• _Reading text_
_____

Linux perf Recipe

  1. Install perf if it's not installed.
  2. Prepare the Java process:
    1. For IBM Java >= 8.0.7.20 or Semeru >= v8.0.352 / 11.0.17.0 / 17.0.5.0, restart the Java process with -XX:+PerfTool
    2. For older versions of IBM Java and Semeru, restart the Java process with -Xjit:perfTool while making sure to combine with commas with any pre-existing -Xjit options
    3. For a HotSpot JVM >= Java 16, restart with -XX:+DumpPerfMapAtExit
    4. For an older HotSpot JVM, restart with the perf-map-agent
  3. Run all of the following commands as root
  4. During the performance problem, run one of the following commands. Change 60 to the number of seconds you want to gather data for:
    1. For IBM Java/Semeru running on top of an Intel processor that is Haswell or later (see cat /proc/cpuinfo and reference Intel Processor names), use the following, although note that LBR has a limited stack depth, so use the next option if you need longer stacks:
      date +'%Y-%m-%d %H:%M:%S.%N %Z' &>> diag_starttimes_$(hostname).log; cat /proc/uptime &>> diag_starttimes_$(hostname).log; perf record --call-graph lbr -F 99 -a -g -- sleep 60
    2. For IBM Java/Semeru running on any other processor or if you're not sure what the processor is:
      date +'%Y-%m-%d %H:%M:%S.%N %Z' &>> diag_starttimes_$(hostname).log; cat /proc/uptime &>> diag_starttimes_$(hostname).log; perf record --call-graph dwarf,65528 -F 99 -a -g -- sleep 60
    3. For a HotSpot JVM:
      date +'%Y-%m-%d %H:%M:%S.%N %Z' &>> diag_starttimes_$(hostname).log; cat /proc/uptime &>> diag_starttimes_$(hostname).log; perf record --call-graph fp -F 99 -a -g -- sleep 60
  5. After the above completes, run the following command:
    perf script > diag_perfscript_$(hostname)_$(date +%Y%m%d_%H%M%S_%N).txt
  6. After the above completes, gather a thread dump so that thread IDs may be mapped to thread names. This is very low overhead with the process pausing for generally about 10ms to 100ms.

_____

[Stored entries]
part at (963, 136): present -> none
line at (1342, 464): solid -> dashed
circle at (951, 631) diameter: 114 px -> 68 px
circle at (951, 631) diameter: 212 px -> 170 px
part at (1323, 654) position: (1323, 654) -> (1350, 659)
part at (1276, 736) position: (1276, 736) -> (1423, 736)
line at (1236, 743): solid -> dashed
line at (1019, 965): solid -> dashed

_____

List every value given to the --call-graph option in the perf record commands of the Linux perf recipe. The stored entries are separate material, unrelated to the Linux perf recipe.

lbr
dwarf,65528
fp